How to create a Dataloader for a txt file containing pixel values of dimension 28 by 28

I have many txt files, each containing the pixels values of dimensions 28 by 28. How can I create a Dataloader for them that I will feed to a GAN model

Hello,
can you show the content or formatting inside one text file ?

Here is the screenshot of the content of the file

I have attached the screen shot

In order to extract the pixels values from the file, we need to know how to extract one pixel value.
which color domain is used? is it a color pixel rgb or bgr ? or grayscale ? or …?

In the mean time, the float values (that are between -1 and 1?) can be extracted using a whitespace separator. The idea would be to do something like this:

with open("Im_1.txt", "r") as fd:
    content = fd.readlines().strip()
    # each row is split into a list of string representing float numbers
    # then each string is converted to a float with map(float, ...)
    pixel_values = [map(float, row.split(" ")) for row in content]

Now, IF the image is grayscale, the list pixel_values and contains 28 rows of 28 elements, we obtain the tensor:

image = torch.tensor(pixel_values)

Thank you for the answer and these are rgb values and how can I make a Dataloader for list of txt files like we have for images in a folder

Hello,
ok then it means, it is possible to group the float values by 3 to get color pixels assuming the floats are gathered in a list and that this is the original intended format for the file.

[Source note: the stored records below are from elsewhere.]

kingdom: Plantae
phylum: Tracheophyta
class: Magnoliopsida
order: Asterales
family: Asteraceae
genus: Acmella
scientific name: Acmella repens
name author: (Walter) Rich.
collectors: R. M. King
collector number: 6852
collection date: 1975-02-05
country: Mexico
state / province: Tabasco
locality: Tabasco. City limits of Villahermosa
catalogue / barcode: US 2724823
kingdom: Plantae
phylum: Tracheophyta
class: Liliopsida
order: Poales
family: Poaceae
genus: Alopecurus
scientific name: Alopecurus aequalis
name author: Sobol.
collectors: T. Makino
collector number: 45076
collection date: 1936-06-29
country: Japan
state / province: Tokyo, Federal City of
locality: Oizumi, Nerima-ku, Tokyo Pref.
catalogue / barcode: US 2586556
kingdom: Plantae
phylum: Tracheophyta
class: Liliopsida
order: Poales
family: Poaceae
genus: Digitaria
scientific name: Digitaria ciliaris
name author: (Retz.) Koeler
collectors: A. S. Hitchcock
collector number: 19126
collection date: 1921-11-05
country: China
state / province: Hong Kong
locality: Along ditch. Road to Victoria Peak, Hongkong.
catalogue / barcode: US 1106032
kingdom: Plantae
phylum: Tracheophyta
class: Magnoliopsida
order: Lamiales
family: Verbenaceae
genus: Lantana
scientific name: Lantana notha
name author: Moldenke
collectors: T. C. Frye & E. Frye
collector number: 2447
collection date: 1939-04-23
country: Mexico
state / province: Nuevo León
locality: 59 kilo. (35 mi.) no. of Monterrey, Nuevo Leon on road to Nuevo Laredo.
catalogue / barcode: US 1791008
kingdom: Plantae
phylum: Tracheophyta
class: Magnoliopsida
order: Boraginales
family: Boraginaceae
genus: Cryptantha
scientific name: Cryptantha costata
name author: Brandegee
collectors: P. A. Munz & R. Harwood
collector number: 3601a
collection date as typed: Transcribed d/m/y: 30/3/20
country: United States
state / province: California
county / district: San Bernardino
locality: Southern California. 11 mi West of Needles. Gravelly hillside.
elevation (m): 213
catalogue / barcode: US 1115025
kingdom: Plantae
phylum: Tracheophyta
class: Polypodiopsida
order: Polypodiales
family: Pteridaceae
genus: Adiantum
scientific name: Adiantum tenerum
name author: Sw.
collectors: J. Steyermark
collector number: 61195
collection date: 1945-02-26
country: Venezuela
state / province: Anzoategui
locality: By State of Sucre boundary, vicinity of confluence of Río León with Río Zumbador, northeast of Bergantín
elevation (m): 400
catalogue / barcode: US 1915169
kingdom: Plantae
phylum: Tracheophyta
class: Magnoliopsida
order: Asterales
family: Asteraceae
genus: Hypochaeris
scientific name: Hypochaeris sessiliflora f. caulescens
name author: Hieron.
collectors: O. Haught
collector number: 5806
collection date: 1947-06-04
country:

Now a solution would be to subclass the torch.utils.data.Dataset class:

import itertools
from torch.utils.data import Dataset, DataLoader


def chunks(lst, n):
    """Yield successive n-sized chunks from lst."""
    for i in range(0, len(lst), n):
        yield lst[i:i + n]

class TextDataset(Dataset):
    def __init__(self, text_file_paths, other_arguments):
        self.paths = text_file_paths
        # other processing you may want
        ...

    def __len__(self):
        return len(self.paths)
    
    def __getitem__(self, idx):
        path = self.paths[idx]
        with open(path, "r") as fd: # EDIT 
            content = fd.readlines().strip()
        pixel_values = [map(float, row.split(" ")) for row in content]
        # all float values in one list
        all_float_values = list(itertools.chain.from_iterable(pixel_values)))
        # group the float values by 3
        color_pixels = list(chunks(all_float_values, 3))
        # again, split this color_pixels into a list of 28 elements
        image = list(chunks(color_pixels, 28))
        return torch.tensor(image)

StackOverflow links:

Finally

text_ds = TextDataset(your_text_file_paths_list, ...)
mydataloader = DataLoader(text_ds, batch_size=16, shuffle=True)

Hope it helps

Thank you so much. I really appreciate it.